All the options to define the network and training parameters. Besides fully connected and cross-entropy layers, a limited form of convolutional layers is available.

  • arch -- The architecture of the network as a colon-separated string of layers. The network input shape is taken from the data, each layer fully connected layer is just defined by its size, and the final cross entropy layer spans the total number of categories. Simple convolutional and max-pool layers are also available. As an example, the string f1024:f1024:f1024:x produces the main network considered in the paper. The notation is the following:
    • fx -- Adds a fully connected layer of size x, with batch normalization and ReLU activation. The previous layer will be flattened if not 1 dimensional.
    • x -- Adds a final cross-entropy layer of the size of the number of categories.
    • cx,y,z -- Adds a convolutional layer with features of size (x,x), in y channels, with strides (z,z) (optional), VALID padding and ReLU nonlinearity.
    • px,y -- Adds a max-pool layer with pools of size (x,x) and strides (y,y).
  • steps -- (int) Total number of training steps.
  • batch_size -- (int) Number of examples per mini-batch.
  • val_size -- (int) Number of examples to use for validation (constant, loaded at initialization).
  • validate_step -- (int) Number of steps between validations.
  • minimizer -- Type of minimizer. Possible options: stochastic gradient descent SGD (default) and Adam.
  • learning_rate -- (float) Learning rate for the minimizer.
  • init_sparsity -- (float in [0,1]) Optionally, sparsity (random) of the initial mask of the network (default 0 indicate a dense starting network).
  • batch_norm_beta -- (float in [0,1]) Batch normalization uses an exponential moving average over the batches examples for evaluation of the validation set during training. This is the parameter controlling the average decay (defaults to 0.99).
  • restart -- (boolean) Whether to restart from a previously saved step. In this cases some of the following are required.
  • rest_it -- (int) Number of iteration to consider as the first after restart (for naming consistency).
  • rest_weights_file -- Name (or complete path) of the file to load the weights from (typically step 0 of the previous run, defaults to save_dir/IMP_itdata_0.pkl).
  • rest_mask_file -- Name (or complete path) of the file to compute the starting mask from (typically step rest_it-1 of the previous run, defaults to save_dir/IMP_itdata_(rest_it-1).pkl)
  • rest_file_step -- (int) Which checkpoint of the loaded iteration to use to compute the masl (typically the last one, as the default -1, but might be -2 if training was run for longer).

[IMP]

All options about the iterative magnitude pruning (IMP) procedure: what to prune, by how much and which iterations to consider. The training stops when either stop criterion is met.
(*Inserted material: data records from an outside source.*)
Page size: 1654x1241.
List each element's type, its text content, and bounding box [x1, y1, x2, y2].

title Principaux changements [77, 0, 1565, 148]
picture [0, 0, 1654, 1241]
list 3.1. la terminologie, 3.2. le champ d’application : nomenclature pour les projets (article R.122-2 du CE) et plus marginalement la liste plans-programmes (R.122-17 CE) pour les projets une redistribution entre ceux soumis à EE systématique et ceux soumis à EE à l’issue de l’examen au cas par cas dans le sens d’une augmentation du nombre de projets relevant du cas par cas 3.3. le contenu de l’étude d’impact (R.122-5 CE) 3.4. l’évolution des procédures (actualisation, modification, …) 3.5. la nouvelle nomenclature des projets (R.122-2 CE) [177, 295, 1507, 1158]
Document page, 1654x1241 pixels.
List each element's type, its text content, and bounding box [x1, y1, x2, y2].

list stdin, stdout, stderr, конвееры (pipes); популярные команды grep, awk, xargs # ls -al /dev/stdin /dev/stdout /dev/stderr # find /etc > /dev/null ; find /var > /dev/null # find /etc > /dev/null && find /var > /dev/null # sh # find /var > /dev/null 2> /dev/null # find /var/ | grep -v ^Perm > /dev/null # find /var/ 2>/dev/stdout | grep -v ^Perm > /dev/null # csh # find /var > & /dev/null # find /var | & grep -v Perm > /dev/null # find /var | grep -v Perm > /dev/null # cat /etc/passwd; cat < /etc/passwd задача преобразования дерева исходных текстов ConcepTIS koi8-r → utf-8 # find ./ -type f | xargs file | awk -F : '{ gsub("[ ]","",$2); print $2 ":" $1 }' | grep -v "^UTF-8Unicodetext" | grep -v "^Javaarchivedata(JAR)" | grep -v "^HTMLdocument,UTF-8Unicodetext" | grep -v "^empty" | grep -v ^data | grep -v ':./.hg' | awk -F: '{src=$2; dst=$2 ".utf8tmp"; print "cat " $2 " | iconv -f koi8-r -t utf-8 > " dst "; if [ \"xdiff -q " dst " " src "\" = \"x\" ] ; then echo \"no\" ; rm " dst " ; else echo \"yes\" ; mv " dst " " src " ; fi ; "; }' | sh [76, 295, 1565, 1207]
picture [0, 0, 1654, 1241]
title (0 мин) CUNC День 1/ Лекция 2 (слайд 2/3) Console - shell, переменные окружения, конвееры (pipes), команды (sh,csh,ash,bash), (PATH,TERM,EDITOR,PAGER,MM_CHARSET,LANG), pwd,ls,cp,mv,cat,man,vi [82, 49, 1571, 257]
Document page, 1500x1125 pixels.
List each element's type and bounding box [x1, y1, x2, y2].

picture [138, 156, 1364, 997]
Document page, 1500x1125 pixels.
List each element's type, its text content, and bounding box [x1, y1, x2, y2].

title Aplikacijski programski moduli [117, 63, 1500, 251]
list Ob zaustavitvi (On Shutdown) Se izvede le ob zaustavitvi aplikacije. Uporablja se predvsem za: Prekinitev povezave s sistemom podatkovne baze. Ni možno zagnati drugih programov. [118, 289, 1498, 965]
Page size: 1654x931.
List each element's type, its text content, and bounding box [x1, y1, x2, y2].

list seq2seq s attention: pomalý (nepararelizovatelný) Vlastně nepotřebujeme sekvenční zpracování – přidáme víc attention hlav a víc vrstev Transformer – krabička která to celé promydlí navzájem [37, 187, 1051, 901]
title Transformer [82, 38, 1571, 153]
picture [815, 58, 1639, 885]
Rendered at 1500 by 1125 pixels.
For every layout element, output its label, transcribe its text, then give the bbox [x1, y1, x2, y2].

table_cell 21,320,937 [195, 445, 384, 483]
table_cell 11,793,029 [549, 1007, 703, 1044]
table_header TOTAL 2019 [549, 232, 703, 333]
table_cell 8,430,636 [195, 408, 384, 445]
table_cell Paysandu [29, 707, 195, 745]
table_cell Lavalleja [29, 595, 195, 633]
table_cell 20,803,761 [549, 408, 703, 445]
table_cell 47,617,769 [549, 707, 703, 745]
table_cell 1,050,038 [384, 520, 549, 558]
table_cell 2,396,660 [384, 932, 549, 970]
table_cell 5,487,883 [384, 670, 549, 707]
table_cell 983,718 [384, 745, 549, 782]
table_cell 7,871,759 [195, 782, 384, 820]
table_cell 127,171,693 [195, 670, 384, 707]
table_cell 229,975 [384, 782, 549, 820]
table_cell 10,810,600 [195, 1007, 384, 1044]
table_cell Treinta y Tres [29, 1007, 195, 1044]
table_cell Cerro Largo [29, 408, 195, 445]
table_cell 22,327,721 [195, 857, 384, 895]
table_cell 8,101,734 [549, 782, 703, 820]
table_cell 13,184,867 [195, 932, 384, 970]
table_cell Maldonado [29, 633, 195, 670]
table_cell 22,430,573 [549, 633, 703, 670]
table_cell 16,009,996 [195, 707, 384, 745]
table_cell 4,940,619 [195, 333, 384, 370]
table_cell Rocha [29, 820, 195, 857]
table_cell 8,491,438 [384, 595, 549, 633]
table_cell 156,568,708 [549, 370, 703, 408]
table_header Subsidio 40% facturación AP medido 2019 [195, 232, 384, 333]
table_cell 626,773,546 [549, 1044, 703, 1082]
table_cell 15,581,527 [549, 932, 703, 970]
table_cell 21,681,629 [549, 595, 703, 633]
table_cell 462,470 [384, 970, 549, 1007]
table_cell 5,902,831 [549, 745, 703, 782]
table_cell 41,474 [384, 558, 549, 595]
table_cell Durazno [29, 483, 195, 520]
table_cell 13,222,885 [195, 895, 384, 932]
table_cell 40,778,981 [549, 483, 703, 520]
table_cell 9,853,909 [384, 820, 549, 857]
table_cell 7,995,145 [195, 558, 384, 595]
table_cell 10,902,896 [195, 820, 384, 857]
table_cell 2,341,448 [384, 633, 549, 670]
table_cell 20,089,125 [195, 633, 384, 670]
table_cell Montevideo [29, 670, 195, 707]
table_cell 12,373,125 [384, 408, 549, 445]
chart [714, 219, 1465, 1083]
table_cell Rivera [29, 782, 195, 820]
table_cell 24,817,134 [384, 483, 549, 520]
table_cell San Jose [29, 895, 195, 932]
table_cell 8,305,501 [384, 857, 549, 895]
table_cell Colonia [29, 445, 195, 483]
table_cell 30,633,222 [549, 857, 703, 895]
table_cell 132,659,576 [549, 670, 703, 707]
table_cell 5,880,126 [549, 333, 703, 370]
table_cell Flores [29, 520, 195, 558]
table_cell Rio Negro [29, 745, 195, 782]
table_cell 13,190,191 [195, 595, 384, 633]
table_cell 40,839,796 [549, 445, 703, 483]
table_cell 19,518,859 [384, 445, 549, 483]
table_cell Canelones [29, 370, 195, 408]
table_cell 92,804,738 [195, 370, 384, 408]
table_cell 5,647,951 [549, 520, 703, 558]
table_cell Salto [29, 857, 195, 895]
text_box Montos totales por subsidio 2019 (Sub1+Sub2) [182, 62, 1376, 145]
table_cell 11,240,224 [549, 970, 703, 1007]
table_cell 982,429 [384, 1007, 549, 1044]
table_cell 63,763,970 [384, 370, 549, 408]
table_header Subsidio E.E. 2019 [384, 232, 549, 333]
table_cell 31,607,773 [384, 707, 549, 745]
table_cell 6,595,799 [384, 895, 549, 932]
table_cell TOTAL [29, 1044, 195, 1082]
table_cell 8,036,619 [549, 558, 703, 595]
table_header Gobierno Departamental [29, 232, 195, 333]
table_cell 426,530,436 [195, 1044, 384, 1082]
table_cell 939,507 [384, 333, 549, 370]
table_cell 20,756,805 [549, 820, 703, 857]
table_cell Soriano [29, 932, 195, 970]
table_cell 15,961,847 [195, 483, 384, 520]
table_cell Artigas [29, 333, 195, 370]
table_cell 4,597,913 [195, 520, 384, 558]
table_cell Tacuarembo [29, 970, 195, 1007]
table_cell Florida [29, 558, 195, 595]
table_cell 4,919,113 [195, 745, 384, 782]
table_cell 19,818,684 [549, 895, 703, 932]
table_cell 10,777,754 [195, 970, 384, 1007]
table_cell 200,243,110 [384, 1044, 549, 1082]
  • prune -- Colon-separated string of T (true) or F (false) indicating which layers to prune. If missing or shorter than arch, all (remaining) layers are taken as True (convolutional layers can also be pruned, max-pool layers cannot be pruned, but require an entry, which will be ignored). For example T:T:T:F reproduces the pruning used in the paper.
  • prune_ratio -- (float in [0,1]) Fraction of remaining weights to prune at each iteration (the default 0.3 prunes 30% of weights per iteration as used in the paper).
  • weights_step -- (int) Step at which to save weights for rewinding in the first iteration.
  • prune_step -- (int) Optionally, step to consider at each iteration for construction of the mask (defaults to the last training step).
  • stop_ratio -- (float in [0,1]) Possible stop criterion: stop when at least one layer has less than this fraction of nodes completely disconnected (default 0.0 stops when a layer is completely pruned).
  • max_iterations -- (int) Possible stop criterion: stop after this number of iterations (default 1000 should not be relevant in general).